Shorter descriptions cost fewer tokens and are easier for agents to parse. Every sentence should earn its place.

Completeness2/5

Given the tool's complexity, does the description cover enough for an agent to succeed on first attempt?

Given the complexity of a UI interaction tool with no annotations and no output schema, the description is insufficient. It lacks details on behavioral traits, error handling, or dependencies (e.g., requiring a browser session), leaving significant gaps for an agent to operate effectively.

Complex tools with many parameters or behaviors need more documentation. Simple tools need less.
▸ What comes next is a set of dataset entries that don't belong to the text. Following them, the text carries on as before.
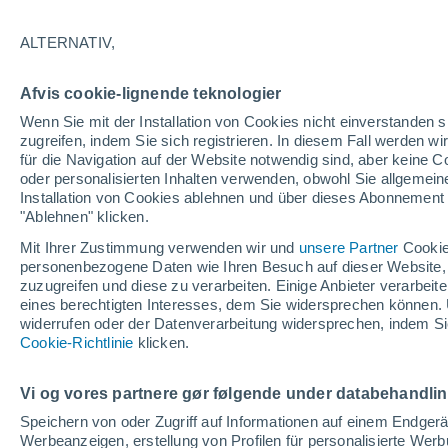
02/01/2027
29/03/2027
147 fehlende Tage
ALTERNATIV,
Afvis cookie-lignende teknologier
Schneebericht heute
Wenn Sie mit der Installation von Cookies nicht einverstanden s
zugreifen, indem Sie sich registrieren. In diesem Fall werden wir
für die Navigation auf der Website notwendig sind, aber keine
Pisten nach
0
2
4
0
oder personalisierten Inhalten verwenden, obwohl Sie allgemein
Schwierigkeitsgrad
Installation von Cookies ablehnen und über dieses Abonnement a
"Ablehnen" klicken.
befahrbare Pistenkilometer
- / 19
Mit Ihrer Zustimmung verwenden wir und
unsere Partner
Cookie
personenbezogene Daten wie Ihren Besuch auf dieser Website,
zuzugreifen und diese zu verarbeiten. Einige Anbieter verarbe
eines berechtigten Interesses, dem Sie widersprechen können. 
Offene Pisten
0 / 6
widerrufen oder der Datenverarbeitung widersprechen, indem Sie
Cookie-Richtlinie
klicken.
Lifte
- / 7
Vi og vores partnere gør følgende under databehandli
Speichern von oder Zugriff auf Informationen auf einem Endger
Werbeanzeigen, erstellung von Profilen für personalisierte Wer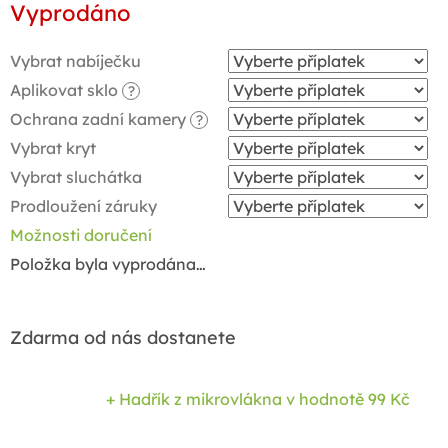
Vyprodáno
cena:
Vybrat nabíječku
Aplikovat sklo
?
Ochrana zadní kamery
?
Vybrat kryt
Vybrat sluchátka
Prodloužení záruky
Možnosti doručení
Položka byla vyprodána…
Zdarma od nás dostanete
+ Hadřík z mikrovlákna
v hodnotě 99 Kč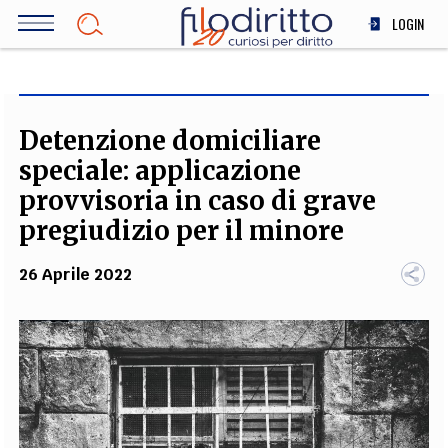
Salta
LOGIN
al
contenuto
DIRITTO
principale
ECONOMIA
SOCIETÀ
Detenzione domiciliare
MEDICINA
speciale: applicazione
SCIENZA
provvisoria in caso di grave
STORIA E FILOSOFIA
pregiudizio per il minore
INNOVAZIONE
26 Aprile 2022
ALTRO
TEAM
FILODIRITTO
REDAZIONE
COMITATO SCIENTIFICO
AUTORI
CURATORI
FOTOGRAFI
PARTNER
COLLABORA CON NOI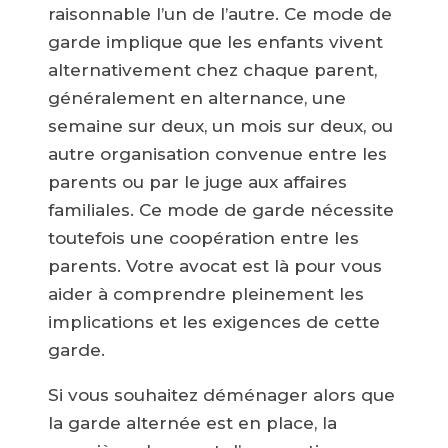
raisonnable l’un de l’autre. Ce mode de
garde implique que les enfants vivent
alternativement chez chaque parent,
généralement en alternance, une
semaine sur deux, un mois sur deux, ou
autre organisation convenue entre les
parents ou par le juge aux affaires
familiales. Ce mode de garde nécessite
toutefois une coopération entre les
parents. Votre avocat est là pour vous
aider à comprendre pleinement les
implications et les exigences de cette
garde.
Si vous souhaitez déménager alors que
la garde alternée est en place, la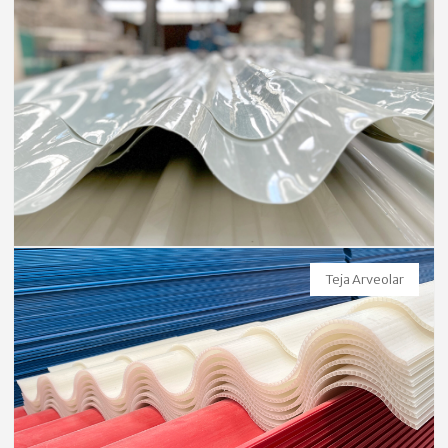
Teja Arveolar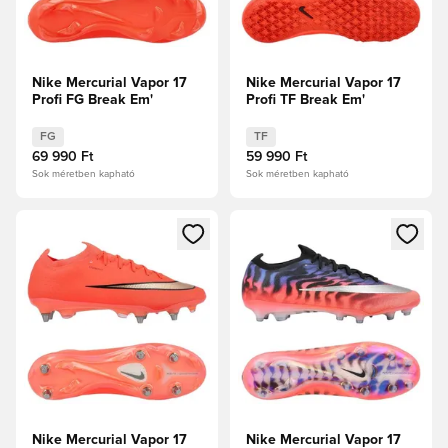
Nike Mercurial Vapor 17
Nike Mercurial Vapor 17
Profi FG Break Em'
Profi TF Break Em'
FG
TF
69 990 Ft
59 990 Ft
Sok méretben kapható
Sok méretben kapható
Megnyit egy modált a bejelentkezéshez vagy a tagként való 
Megnyit egy modált a bejelent
Nike Mercurial Vapor 17
Nike Mercurial Vapor 17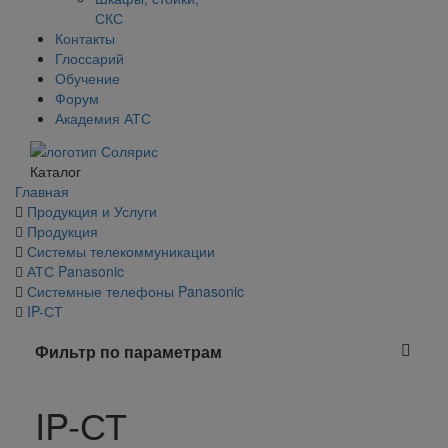
СКС
Контакты
Глоссарий
Обучение
Форум
Академия АТС
Каталог
Главная
Продукция и Услуги
Продукция
Системы телекоммуникации
АТС Panasonic
Системные телефоны Panasonic
IP-СТ
Фильтр по параметрам
IP-СТ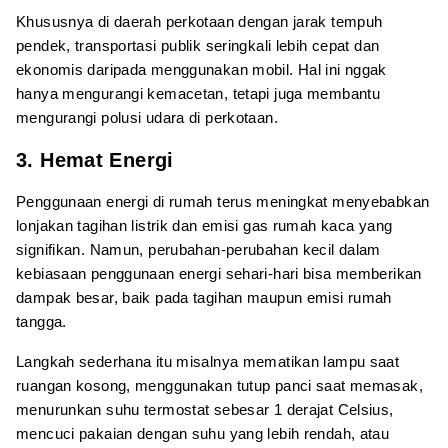
Khususnya di daerah perkotaan dengan jarak tempuh
pendek, transportasi publik seringkali lebih cepat dan
ekonomis daripada menggunakan mobil. Hal ini nggak
hanya mengurangi kemacetan, tetapi juga membantu
mengurangi polusi udara di perkotaan.
3. Hemat Energi
Penggunaan energi di rumah terus meningkat menyebabkan
lonjakan tagihan listrik dan emisi gas rumah kaca yang
signifikan. Namun, perubahan-perubahan kecil dalam
kebiasaan penggunaan energi sehari-hari bisa memberikan
dampak besar, baik pada tagihan maupun emisi rumah
tangga.
Langkah sederhana itu misalnya mematikan lampu saat
ruangan kosong, menggunakan tutup panci saat memasak,
menurunkan suhu termostat sebesar 1 derajat Celsius,
mencuci pakaian dengan suhu yang lebih rendah, atau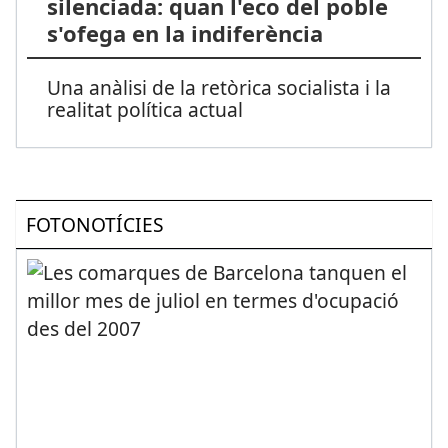
silenciada: quan l'eco del poble
s'ofega en la indiferència
Una anàlisi de la retòrica socialista i la
realitat política actual
FOTONOTÍCIES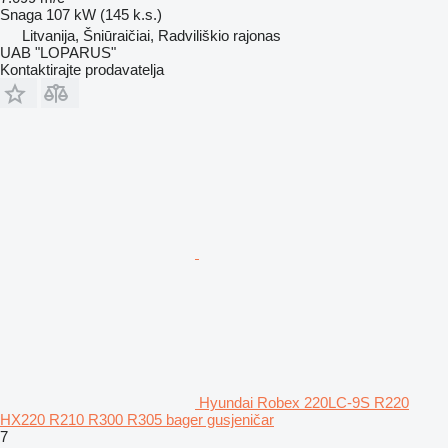
Snaga
107 kW (145 k.s.)
Litvanija, Šniūraičiai, Radviliškio rajonas
UAB "LOPARUS"
Kontaktirajte prodavatelja
Hyundai Robex 220LC-9S R220
HX220 R210 R300 R305 bager gusjeničar
7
This dimension scales expectations accordingly.

Parameters3/5

Does the description clarify parameter syntax, constraints, interactions, or defaults beyond what the schema provides?

Schema description coverage is 100%, so the schema already documents both parameters ('selector' and 'value') adequately. The description adds no additional meaning beyond what the schema provides, such as examples or constraints, but doesn't need to compensate for gaps.

Input schemas describe structure but not intent. Descriptions should explain non-obvious parameter relationships and valid value ranges.

Purpose4/5

Does the description clearly state what the tool does and how it differs from similar tools?

The description clearly states the action ('Select an option') and target resource ('from a dropdown'), making the purpose immediately understandable. It doesn't differentiate from sibling tools like 'click' or 'fill', but it's specific enough to convey the core function without being tautological.

Agents choose between tools based on descriptions. A clear purpose with a specific verb and resource helps agents select the right tool.

Usage Guidelines2/5

Does the description explain when to use this tool, when not to, or what alternatives exist?

The description provides no guidance on when to use this tool versus alternatives like 'click' (for general clicking) or 'fill' (for text input). There's no mention of prerequisites, context, or exclusions, leaving the agent to infer usage from the tool name alone.

Agents often have multiple tools that could apply. Explicit usage guidance like "use X instead of Y when Z" prevents misuse.